If $y_m \to y$, then $e(y_m, y) \to 0$, so $e(y_m, z) \to e(y, z)$.
**Passing to the limit:** Fix $n \geq N$ and $s \in S$.
For all $m \geq N$, we have $e(f_m(s), f_n(s)) \leq \mathcal{D}(f_m, f_n) < \varepsilon$.
As $m \to \infty$, $f_m(s) \to f(s)$ (pointwise convergence), so continuity of $e$ gives $e(f(s), f_n(s)) = \lim_{m \to \infty} e(f_m(s), f_n(s)) \leq \varepsilon$.

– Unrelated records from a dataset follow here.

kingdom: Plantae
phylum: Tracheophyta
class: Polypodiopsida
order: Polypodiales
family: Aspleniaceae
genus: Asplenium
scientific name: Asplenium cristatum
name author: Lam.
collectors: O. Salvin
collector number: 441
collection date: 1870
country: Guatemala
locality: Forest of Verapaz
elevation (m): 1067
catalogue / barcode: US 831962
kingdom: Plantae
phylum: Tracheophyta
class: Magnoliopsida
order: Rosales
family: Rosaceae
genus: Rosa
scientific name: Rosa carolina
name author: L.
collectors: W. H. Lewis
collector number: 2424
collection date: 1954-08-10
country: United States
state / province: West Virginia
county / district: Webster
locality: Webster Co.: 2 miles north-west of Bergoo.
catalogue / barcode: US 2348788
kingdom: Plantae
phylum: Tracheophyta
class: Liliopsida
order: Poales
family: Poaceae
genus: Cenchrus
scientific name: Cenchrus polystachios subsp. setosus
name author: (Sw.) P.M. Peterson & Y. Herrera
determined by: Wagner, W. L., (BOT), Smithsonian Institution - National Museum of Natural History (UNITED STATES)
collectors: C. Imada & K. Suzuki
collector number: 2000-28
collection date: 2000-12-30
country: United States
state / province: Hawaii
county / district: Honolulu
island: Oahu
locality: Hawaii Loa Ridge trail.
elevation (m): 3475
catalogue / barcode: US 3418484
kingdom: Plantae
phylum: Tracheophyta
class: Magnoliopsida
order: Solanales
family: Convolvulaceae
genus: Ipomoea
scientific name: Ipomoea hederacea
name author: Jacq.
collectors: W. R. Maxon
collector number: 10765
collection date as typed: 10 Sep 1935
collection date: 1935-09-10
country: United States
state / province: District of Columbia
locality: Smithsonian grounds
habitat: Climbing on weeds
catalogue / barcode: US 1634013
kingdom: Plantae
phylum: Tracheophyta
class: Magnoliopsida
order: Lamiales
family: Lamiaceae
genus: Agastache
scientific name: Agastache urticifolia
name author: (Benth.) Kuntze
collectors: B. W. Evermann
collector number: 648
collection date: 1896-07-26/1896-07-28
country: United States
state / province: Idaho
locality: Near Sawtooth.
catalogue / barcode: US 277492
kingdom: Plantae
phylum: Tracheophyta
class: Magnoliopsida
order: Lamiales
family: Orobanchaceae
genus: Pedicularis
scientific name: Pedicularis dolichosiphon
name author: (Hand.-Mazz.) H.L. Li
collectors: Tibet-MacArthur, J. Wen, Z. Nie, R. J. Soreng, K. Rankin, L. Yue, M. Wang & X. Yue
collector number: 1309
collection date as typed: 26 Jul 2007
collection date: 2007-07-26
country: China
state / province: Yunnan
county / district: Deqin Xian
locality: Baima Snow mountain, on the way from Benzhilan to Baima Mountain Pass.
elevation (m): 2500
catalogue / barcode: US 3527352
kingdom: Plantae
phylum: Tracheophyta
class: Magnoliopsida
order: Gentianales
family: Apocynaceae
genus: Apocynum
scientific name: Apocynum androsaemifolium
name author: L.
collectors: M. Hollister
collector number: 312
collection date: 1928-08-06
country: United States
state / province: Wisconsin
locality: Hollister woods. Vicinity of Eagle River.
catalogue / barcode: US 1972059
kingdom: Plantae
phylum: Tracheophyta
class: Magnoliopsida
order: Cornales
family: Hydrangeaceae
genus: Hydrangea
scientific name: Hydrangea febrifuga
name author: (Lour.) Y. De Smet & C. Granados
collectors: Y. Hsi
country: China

The weak inequality $\leq$ replaces $<$ because limits of strict inequalities yield non-strict ones.
**From pointwise to uniform:** Since $e(f(s), f_n(s)) \leq \varepsilon$ holds for all $s \in S$, taking the supremum gives $\mathcal{D}(f_n, f) = \sup_{s \in S} e(f_n(s), f(s)) \leq \varepsilon$ for all $n \geq N$.
The bound is independent of $s$ because the original Cauchy condition $\mathcal{D}(f_m, f_n) < \varepsilon$ was a sup-norm bound (uniform in $s$).
This upgrade from pointwise to uniform convergence is the core content of the argument: the uniform Cauchy condition provides a bound that is preserved when passing to the limit.